4. Write the frontmatter

Required fields:

name
description (verbose, embed natural-language trigger phrases for the LLM router)
triggers (explicit list, ≥ 3 phrases, for the audit script)
not-for (≥ 2 sibling-skill names with the reason to use them instead)
maturity (alpha | beta | active | deprecated)
license (Apache-2.0 unless overridden)
user-invocable (true or false)
allowed-tools (list of tools the skill expects to invoke)

Optional:

compatibility (only when there are real environment constraints)

5. Write the SKILL.md body

Lead with one-sentence purpose.
Step-by-step instructions in the order the agent should run them.
One verification step after any state-changing action. Skills must not claim success without verification.
Lean: under 500 lines. Lift detail into references/<topic>.md if needed.
Use real nemo CLI commands; never improvise flags. scripts/skill-cli-lint.py enforces this against nemo --help.

6. Write `tests.json` (four-mode routing tests)

Every skill needs four kinds of routing tests:

Explicit: user names the skill directly. "Use nemo-build-agent to deploy my agent."
Implicit: user describes the intent without naming the skill. "Scaffold and deploy my agent."
Contextual: user describes the intent with surrounding situation. "I have a spec at agents/calculator-spec/AGENT-SPEC.md and a working dev cluster. Take it from here."
Negative-control: unrelated request that should NOT route to this skill. "Set up a new Postgres database with seed data."

At least 3 examples per mode. scripts/skill-test.py runs them and fails if routing diverges.

7. Add `references/` only if needed

If the skill body needs reference material (template files, troubleshooting tables, deep-dive documentation), put it under references/<topic>.md and point at it from the body. Don’t pre-emptively create references/ for short skills.
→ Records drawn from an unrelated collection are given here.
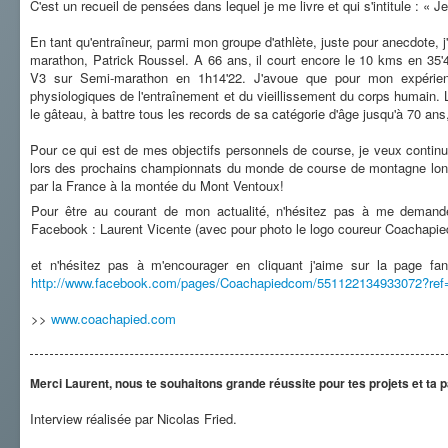
C'est un recueil de pensées dans lequel je me livre et qui s'intitule : « Je
En tant qu'entraîneur, parmi mon groupe d'athlète, juste pour anecdote, 
marathon, Patrick Roussel. A 66 ans, il court encore le 10 kms en 35
V3 sur Semi-marathon en 1h14'22. J'avoue que pour mon expérienc
physiologiques de l'entraînement et du vieillissement du corps humain. L'
le gâteau, à battre tous les records de sa catégorie d'âge jusqu'à 70 ans, 
Pour ce qui est de mes objectifs personnels de course, je veux continu
lors des prochains championnats du monde de course de montagne longu
par la France à la montée du Mont Ventoux!
Pour être au courant de mon actualité, n'hésitez pas à me dema
Facebook : Laurent Vicente (avec pour photo le logo coureur Coachapie
et n'hésitez pas à m'encourager en cliquant j'aime sur la page fa
http://www.facebook.com/pages/Coachapiedcom/551122134933072?ref
>>
www.coachapied.com
Merci Laurent, nous te souhaitons grande réussite pour tes projets et ta 
Interview réalisée par Nicolas Fried.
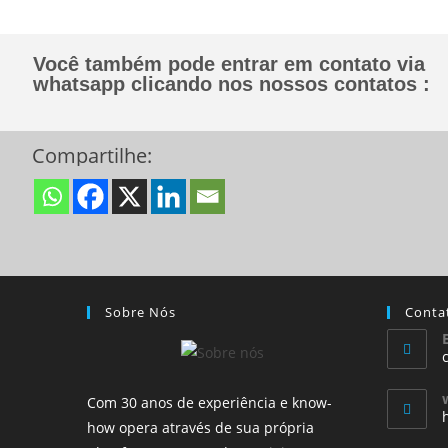
Você também pode entrar em contato via
whatsapp clicando nos nossos contatos :
Compartilhe:
Sobre Nós
Conta
Com 30 anos de experiência e know-
how opera através de sua própria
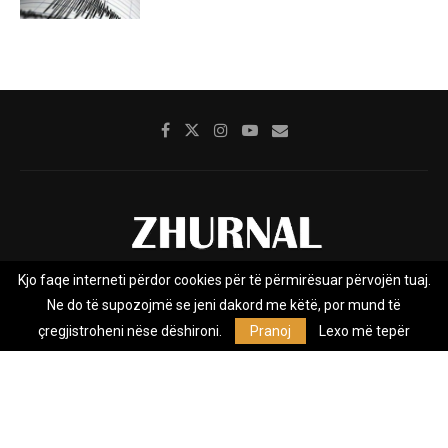
Kjo faqe interneti përdor cookies për të përmirësuar përvojën tuaj.
Rreth nesh
Impresumi
Marketing
Kontakt
Ne do të supozojmë se jeni dakord me këtë, por mund të
Privacy Policy
çregjistroheni nëse dëshironi.
Pranoj
Lexo më tepër
Zhurnal.mk është Agjenci e Lajmeve e pavarur, e themeluar në vitin
2009, që e mbulon Maqedoninë, Kosovën, Shqipërinë edhe lajmet
nga bota.
@2026 - All Right Reserved. Designed and Developed by
Anet.Com.Mk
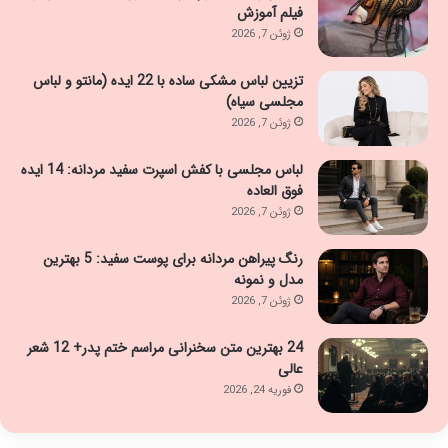
فیلم آموزش
ژوئن 7, 2026
تزیین لباس مشکی ساده با 22 ایده (مانتو و لباس
مجلسی سیاه)
ژوئن 7, 2026
لباس مجلسی با کفش اسپرت سفید مردانه: 14 ایده
فوق العاده
ژوئن 7, 2026
رنگ پیراهن مردانه برای پوست سفید: 5 بهترین
مدل و نمونه
ژوئن 7, 2026
24 بهترین متن سخنرانی مراسم ختم پدر+ 12 شعر
عالی
فوریه 24, 2026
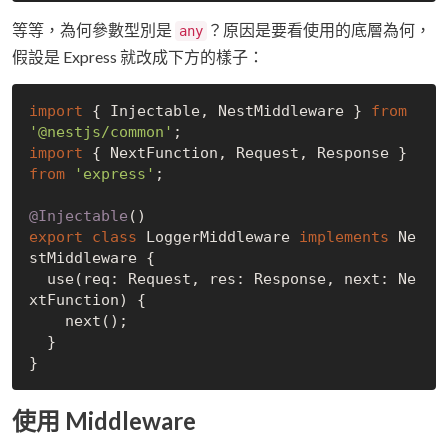
等等，為何參數型別是
？原因是要看使用的底層為何，
any
假設是 Express 就改成下方的樣子：
import
 { Injectable, NestMiddleware } 
from
'@nestjs/common'
import
 { NextFunction, Request, Response } 
from
'express'
;

@Injectable
export
class
 LoggerMiddleware 
implements
 Ne
stMiddleware {

  use(req: Request, res: Response, next: Ne
xtFunction) {

    next();

  }

使用 Middleware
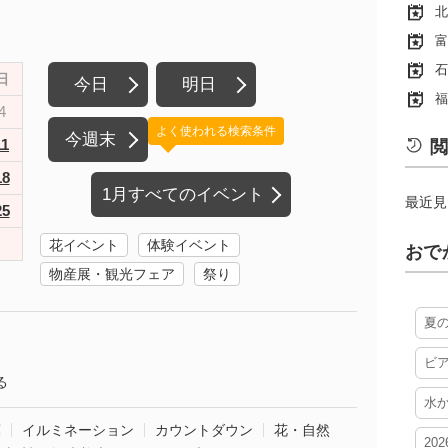
北
富
石
日
今日
明日
福
4
よく使われる検索条件
今週末
11
閲
18
1月すべてのイベント
最近見
25
花イベント
体験イベント
おで
物産展・観光フェア
祭り
夏
ビ
る
水
葉
イルミネーション
カウントダウン
花・自然
20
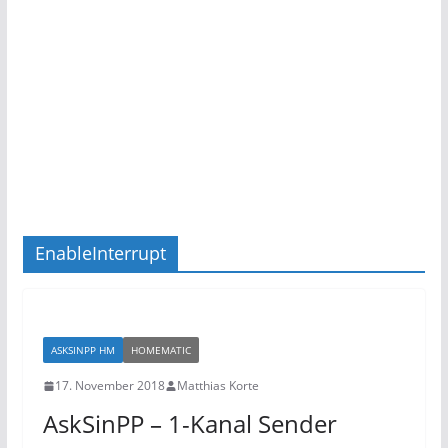
EnableInterrupt
ASKSINPP HM
HOMEMATIC
17. November 2018
Matthias Korte
AskSinPP – 1-Kanal Sender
8. Local verification before PR

$ .venv/bin/python scripts/skill-cli-lint.py --root packages/nemo_platform_ext/src/nemo_platform_ext/skills/<your-skill>
$ .venv/bin/python scripts/skill-test.py --skill <your-skill>
$ nemo skills list | grep <your-skill>
$ nemo skills show <your-skill>

All four must pass before opening the PR.

9. PR conventions

One PR per skill (or per closely-related group, e.g. all eight lifecycle skills as a single set).
Label: skills.
Reviewers: one platform owner + one author of an adjacent skill (collision check).
CI: skill-cli-lint and skill-test both run automatically.

Out of scope

The post-setup CTA in the CLI (the journey-A transition point); separate from the skills spec.
Dependency management for NAT and related packages; covered elsewhere.
A nemo skills new scaffolder that emits skeletons following this spec; planned as a follow-up.